Things that I didn't specifically talk about or expand on as I'd have liked to in the rant:
There's a very simple term that I'd like people to remember as you watch. Show, don't tell. That's what the older Metroid games lived by, and even elements of the Prime series also adopted.
I barely mentioned the Prime games simply because those are an exception to the subject that I'm talking about, both in quality, and the fact that Sakamoto doesn't agree with their way of presenting a 3D Metroid game, more specifically, Metroid Prime 1. Prime was a game that did right many of the things that Super Metroid did. Not necessarily the sequence-breaking, but the ability to interpret the situation as a player. There was an OPTION for hand-holding with the hint system if you don't like exploring, but you could choose to turn it off.
Just as well, the storytelling wasn't in your face and over-exposed like Fusion and especially Other M. The storytelling in Prime was done in the environment, with the completely optional lore that would elaborate on things. The Chozo lore would be majestic and tragic, the Pirate Lore would be foreboding and sometimes be hilarious when you read their failed attempts to replicate Samus' Power Suit, things like that. Even what was told in that game wasn't entirely clear. The Great Poison that the Chozo speak of is initially assumed by the player to be the poison coming from Flaahgra, but you come to realize that it's the far more dangerous Phazon as the game goes on. It also doesn't hand-hold and insult your intelligence by telling you how Prime fully merged with the Phazon Suit and became Dark Samus.
Show, don't tell. We don't care how it became Dark Samus, so there's no reason to have an over-complicated narrative explaining how it happened. This pushed the mystery of the invincibility that Prime/Dark Samus showed throughout the saga. That's the difference between Retro's game design philosophy and Sakamoto's.

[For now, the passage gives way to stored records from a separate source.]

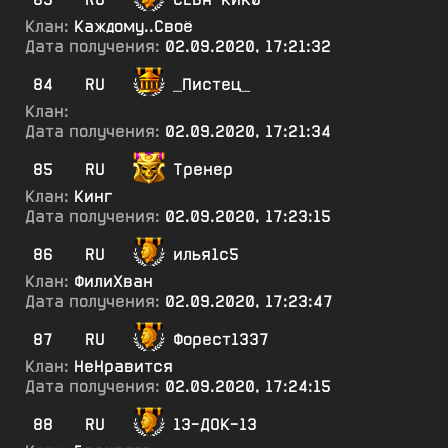
Клан:
Каждому..Своё
Дата получения:
02.09.2020, 17:21:32
84
RU
_Пистец_
Клан:
Дата получения:
02.09.2020, 17:21:34
85
RU
Тренер
Клан:
Кинг
Дата получения:
02.09.2020, 17:23:15
86
RU
илья1с5
Клан:
ФилиХван
Дата получения:
02.09.2020, 17:23:47
87
RU
Форест1337
Клан:
НеНравится
Дата получения:
02.09.2020, 17:24:15
88
RU
13-ДОК-13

Prime also rewarded free exploration by the player with the inclusion of the Beam Combos and hunting the artifacts as a way of encouraging curiosity and exploration. The same game design with exploration being key was the core foundation of Super Metroid and even Zero Mission to a degree. This is what Sakamoto didn't understand with the linearity of Fusion and the nauseating narrative of Other M. Story is fine and dandy, but when you push it to the forefront without giving the player the choice to choose where to go (a la Megaman) you're bottlenecking them down what is essentially a long hallway with no real reward for exploration. This is typically what kills a game's replayability. Just my two cents. Not every game needs to have an overwrought and in your face story complete with hand-holding and insulting a gamer's intelligence. Nor does every game require a director who's obsessed with pushing what his vision is upon an already established franchise (right down to poor direction for the actors involved), rather than giving the fans the ability to interpret their own opinion on the matter like Samus' character in Super and Prime. Like I mentioned. What was Samus' driving reason for chasing Ridley back to Zebes in Super? Outright telling us ruins some of the mystique of the character. That's the difference between old-school games with a small focus on story and the cinematic route that the videogame industry has taken over the past decade. A piece of player freedom has been lost during this transition, and that's not always a good thing.